The results are a blow to Gilead, which is working to become a powerful player in the cancer space. The treatment, Trodelvy, is one of Gilead's best-selling cancer drugs and contributed about a third of its $769 million in oncology sales during the third quarter.
The phase three study is part of an effort to expand the use of Trodelvy, which is already approved to treat some types of breast and bladder cancers.
According to Gilead, patients with advanced or metastatic non-small cell lung cancer who took Trodelvy lived longer than those who received chemotherapy alone.

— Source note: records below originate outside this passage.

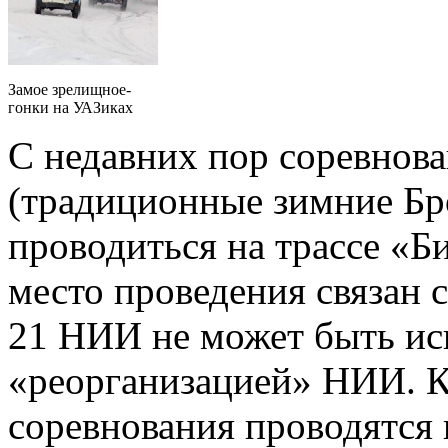
Замое зрелищное-
гонки на УАЗиках
C недавних пор соревнова
(традиционные зимние Бр
проводиться на трассе «Б
место проведения связан с
21 НИИ не может быть исп
«реорганизацией» НИИ. К
соревнования проводятся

But those results did not meet the trial's requirements. bar for success.
The drugmaker said it will discuss the results with regulators and identify whether certain lung cancer patients can still benefit from the drug.
Trodelvy belongs to a highly sought-after class of treatments called antibody-drug conjugates, or ADCs, which deliver anticancer therapy to specifically attack and destroy cancer cells and minimize damage to healthy ones. Standard chemotherapy is less selective: it can affect both cancerous and healthy cells.
ADCs are one of the hottest areas in the pharmaceutical industry, as large drugmakers sign deals to acquire or co-develop them.
Jefferies analyst Michael Yee said Gilead's trial results are not “totally surprising” to the company because data from early studies were mixed and data from competing drugs was “mediocre.”
Yee added that the trial results could “dent” investor confidence about whether Gilead will have significant sales in oncology.